Exercise :: Repeat exactly the lines below that lie between the line with "right elbow: (282, 108)" and the line with "left shoulder: (434, 33)", counting both of those lines as part of the answer.

::: The data

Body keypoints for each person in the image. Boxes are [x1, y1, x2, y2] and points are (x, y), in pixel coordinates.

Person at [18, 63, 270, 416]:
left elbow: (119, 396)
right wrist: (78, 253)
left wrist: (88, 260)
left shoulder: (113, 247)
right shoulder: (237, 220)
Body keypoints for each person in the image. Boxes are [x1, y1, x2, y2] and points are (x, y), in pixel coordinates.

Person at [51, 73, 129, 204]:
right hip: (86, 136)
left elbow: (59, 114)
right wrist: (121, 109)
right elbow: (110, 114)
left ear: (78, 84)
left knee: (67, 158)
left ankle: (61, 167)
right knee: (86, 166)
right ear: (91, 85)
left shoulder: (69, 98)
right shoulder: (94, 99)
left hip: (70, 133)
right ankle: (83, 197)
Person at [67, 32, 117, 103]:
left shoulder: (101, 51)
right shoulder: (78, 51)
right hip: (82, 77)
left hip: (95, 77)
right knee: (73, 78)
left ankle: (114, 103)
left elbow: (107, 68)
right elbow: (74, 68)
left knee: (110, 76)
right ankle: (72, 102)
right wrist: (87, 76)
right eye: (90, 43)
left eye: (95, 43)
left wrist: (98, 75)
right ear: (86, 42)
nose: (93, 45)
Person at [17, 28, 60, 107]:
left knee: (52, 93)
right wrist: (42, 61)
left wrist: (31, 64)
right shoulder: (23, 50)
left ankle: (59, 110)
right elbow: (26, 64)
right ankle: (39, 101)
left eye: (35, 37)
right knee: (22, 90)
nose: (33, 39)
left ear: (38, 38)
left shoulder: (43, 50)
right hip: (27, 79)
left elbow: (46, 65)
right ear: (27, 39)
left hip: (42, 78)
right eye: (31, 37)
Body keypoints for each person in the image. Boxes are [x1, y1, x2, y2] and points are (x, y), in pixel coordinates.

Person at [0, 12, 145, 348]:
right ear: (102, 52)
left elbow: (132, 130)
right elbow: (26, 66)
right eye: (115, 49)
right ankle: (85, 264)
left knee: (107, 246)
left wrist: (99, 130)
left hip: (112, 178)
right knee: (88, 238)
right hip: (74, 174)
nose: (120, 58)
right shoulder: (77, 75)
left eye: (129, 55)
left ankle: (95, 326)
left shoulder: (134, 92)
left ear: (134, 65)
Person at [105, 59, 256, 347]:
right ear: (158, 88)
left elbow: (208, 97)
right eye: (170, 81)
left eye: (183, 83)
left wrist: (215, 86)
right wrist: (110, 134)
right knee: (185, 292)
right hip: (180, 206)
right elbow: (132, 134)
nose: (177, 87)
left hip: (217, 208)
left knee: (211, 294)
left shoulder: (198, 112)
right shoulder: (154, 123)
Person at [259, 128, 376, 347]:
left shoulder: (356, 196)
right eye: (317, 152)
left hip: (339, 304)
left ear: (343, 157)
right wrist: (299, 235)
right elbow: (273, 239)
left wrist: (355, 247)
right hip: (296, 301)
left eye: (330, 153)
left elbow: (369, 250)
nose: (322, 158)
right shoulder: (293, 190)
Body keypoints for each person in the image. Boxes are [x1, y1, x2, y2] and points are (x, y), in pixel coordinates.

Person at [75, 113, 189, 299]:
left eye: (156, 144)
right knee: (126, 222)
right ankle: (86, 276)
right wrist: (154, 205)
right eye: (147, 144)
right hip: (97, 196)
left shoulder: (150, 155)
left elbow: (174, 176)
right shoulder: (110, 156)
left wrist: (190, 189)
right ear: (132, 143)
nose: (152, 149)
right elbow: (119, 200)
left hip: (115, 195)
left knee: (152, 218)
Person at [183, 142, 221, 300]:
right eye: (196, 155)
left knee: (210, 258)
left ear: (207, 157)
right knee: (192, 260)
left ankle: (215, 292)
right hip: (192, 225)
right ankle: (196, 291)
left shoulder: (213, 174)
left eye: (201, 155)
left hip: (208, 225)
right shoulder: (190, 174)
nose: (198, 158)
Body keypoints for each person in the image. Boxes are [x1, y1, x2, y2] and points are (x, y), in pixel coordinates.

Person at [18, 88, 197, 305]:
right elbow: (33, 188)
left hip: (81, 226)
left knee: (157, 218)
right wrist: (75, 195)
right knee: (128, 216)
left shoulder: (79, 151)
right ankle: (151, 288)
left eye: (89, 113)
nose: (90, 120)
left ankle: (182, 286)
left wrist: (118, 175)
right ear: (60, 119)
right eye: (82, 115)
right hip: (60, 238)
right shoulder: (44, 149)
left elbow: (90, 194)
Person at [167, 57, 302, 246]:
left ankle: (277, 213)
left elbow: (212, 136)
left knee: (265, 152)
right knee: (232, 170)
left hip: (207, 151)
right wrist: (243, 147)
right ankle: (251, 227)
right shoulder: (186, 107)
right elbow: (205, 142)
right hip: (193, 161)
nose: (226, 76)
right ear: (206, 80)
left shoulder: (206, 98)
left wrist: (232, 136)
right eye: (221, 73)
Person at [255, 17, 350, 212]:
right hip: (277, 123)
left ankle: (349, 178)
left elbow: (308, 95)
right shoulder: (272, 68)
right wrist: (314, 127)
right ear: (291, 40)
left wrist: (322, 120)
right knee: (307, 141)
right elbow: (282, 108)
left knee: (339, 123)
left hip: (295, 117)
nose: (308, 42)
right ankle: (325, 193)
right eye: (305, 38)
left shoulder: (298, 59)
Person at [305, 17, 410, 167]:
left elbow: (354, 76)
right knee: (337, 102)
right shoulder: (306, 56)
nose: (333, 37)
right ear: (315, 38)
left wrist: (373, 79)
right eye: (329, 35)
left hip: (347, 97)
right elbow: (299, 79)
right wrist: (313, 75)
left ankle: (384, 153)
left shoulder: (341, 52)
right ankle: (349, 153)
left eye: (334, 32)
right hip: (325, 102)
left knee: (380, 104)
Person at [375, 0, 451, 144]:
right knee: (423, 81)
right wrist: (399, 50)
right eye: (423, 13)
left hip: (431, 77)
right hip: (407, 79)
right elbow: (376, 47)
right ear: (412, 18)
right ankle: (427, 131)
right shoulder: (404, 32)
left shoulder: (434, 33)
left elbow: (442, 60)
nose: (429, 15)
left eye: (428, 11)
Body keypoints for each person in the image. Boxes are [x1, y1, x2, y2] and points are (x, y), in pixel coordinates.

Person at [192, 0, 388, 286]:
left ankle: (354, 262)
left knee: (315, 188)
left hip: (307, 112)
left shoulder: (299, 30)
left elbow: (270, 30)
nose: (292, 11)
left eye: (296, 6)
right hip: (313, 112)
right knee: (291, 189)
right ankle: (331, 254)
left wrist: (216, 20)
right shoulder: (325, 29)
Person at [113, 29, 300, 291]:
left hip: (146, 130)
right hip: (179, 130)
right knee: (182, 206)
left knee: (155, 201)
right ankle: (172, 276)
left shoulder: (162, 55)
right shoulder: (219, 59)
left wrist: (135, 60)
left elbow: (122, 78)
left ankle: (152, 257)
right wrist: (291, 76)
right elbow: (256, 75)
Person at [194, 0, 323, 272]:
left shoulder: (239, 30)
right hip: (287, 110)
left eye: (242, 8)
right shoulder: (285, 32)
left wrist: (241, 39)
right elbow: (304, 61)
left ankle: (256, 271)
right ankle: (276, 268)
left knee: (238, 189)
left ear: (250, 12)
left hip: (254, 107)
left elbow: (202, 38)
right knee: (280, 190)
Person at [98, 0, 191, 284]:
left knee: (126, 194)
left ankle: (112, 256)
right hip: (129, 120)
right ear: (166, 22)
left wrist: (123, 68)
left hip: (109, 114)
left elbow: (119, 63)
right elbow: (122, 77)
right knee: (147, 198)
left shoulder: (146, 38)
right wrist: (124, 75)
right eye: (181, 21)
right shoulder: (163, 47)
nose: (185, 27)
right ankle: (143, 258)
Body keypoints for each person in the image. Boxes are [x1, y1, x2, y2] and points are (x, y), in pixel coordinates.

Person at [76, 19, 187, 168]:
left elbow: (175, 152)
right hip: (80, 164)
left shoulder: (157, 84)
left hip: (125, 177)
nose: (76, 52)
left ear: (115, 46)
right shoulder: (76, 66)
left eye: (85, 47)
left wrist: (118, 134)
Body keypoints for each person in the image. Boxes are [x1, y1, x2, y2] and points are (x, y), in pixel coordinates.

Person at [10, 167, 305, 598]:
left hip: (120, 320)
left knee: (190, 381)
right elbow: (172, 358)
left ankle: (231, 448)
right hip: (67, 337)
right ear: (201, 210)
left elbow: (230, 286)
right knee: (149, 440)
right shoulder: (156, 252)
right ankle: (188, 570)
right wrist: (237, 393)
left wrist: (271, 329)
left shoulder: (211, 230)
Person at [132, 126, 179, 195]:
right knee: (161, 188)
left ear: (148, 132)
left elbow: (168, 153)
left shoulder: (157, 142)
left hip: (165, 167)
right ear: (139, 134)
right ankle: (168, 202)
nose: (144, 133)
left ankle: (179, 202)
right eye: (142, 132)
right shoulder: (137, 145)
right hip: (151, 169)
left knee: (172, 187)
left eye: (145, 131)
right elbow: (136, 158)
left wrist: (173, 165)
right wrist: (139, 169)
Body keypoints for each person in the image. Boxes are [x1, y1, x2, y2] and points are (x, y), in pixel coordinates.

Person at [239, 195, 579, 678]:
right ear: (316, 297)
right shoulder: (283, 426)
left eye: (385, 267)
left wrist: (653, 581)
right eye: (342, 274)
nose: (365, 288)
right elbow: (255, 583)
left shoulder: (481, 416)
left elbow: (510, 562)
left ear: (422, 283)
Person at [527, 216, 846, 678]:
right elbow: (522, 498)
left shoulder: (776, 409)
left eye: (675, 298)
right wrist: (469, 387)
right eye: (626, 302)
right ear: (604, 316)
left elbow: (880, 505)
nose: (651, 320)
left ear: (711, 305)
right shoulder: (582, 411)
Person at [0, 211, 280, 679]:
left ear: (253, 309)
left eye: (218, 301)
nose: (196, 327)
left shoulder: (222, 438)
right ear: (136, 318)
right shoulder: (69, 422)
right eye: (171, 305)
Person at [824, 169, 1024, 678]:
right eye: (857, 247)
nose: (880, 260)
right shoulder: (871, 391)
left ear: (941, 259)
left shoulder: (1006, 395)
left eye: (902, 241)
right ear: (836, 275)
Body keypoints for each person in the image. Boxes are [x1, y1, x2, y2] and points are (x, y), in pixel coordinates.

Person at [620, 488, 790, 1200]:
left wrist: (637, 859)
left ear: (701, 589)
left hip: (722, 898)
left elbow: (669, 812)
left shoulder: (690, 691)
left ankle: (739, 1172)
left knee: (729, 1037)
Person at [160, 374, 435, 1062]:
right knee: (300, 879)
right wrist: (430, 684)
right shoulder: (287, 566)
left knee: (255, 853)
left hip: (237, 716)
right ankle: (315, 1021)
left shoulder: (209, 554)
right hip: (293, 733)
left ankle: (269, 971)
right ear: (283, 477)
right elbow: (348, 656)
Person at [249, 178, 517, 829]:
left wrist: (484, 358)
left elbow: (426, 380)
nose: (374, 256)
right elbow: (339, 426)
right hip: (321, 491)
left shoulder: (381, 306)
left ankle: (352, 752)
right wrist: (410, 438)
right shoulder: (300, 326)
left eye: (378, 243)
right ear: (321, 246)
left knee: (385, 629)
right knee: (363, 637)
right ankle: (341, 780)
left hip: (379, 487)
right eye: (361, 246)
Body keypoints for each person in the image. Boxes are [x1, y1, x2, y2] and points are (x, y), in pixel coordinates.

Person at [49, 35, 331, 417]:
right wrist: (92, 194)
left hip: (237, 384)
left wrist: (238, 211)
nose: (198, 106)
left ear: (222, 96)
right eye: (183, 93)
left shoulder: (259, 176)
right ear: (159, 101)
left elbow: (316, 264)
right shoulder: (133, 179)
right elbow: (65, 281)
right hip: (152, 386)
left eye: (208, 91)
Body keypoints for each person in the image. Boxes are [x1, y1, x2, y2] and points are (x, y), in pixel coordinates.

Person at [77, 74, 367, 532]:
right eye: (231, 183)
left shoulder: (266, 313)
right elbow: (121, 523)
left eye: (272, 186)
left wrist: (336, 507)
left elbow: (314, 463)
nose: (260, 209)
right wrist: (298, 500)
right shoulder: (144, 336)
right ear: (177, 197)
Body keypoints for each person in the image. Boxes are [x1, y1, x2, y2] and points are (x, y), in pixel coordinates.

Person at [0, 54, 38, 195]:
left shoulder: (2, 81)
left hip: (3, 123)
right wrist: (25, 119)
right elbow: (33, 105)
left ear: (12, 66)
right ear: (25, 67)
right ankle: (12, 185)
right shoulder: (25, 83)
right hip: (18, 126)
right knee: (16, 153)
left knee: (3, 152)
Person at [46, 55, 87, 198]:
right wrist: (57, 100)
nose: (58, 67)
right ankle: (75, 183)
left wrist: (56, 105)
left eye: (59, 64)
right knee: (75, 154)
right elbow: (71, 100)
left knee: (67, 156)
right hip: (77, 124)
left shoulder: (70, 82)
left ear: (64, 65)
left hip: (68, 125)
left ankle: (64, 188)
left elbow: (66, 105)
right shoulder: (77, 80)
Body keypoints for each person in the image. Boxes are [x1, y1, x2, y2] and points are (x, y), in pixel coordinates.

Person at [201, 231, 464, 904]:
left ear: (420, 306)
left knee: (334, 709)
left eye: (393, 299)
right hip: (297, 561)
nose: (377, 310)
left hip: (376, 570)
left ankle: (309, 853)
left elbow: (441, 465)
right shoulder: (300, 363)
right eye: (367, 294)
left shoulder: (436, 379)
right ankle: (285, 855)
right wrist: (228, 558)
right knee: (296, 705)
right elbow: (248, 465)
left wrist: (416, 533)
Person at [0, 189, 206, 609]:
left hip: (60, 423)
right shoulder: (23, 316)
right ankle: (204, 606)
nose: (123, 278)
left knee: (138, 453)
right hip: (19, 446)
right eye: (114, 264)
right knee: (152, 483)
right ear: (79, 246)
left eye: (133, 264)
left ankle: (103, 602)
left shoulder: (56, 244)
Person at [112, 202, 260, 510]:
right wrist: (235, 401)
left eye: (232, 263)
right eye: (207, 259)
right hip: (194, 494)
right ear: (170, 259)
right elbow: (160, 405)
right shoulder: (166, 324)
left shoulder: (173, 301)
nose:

::::::

Exercise solution ::
right elbow: (282, 108)
left knee: (339, 123)
left hip: (295, 117)
nose: (308, 42)
right ankle: (325, 193)
right eye: (305, 38)
left shoulder: (298, 59)
Person at [305, 17, 410, 167]:
left elbow: (354, 76)
right knee: (337, 102)
right shoulder: (306, 56)
nose: (333, 37)
right ear: (315, 38)
left wrist: (373, 79)
right eye: (329, 35)
left hip: (347, 97)
right elbow: (299, 79)
right wrist: (313, 75)
left ankle: (384, 153)
left shoulder: (341, 52)
right ankle: (349, 153)
left eye: (334, 32)
right hip: (325, 102)
left knee: (380, 104)
Person at [375, 0, 451, 144]:
right knee: (423, 81)
right wrist: (399, 50)
right eye: (423, 13)
left hip: (431, 77)
right hip: (407, 79)
right elbow: (376, 47)
right ear: (412, 18)
right ankle: (427, 131)
right shoulder: (404, 32)
left shoulder: (434, 33)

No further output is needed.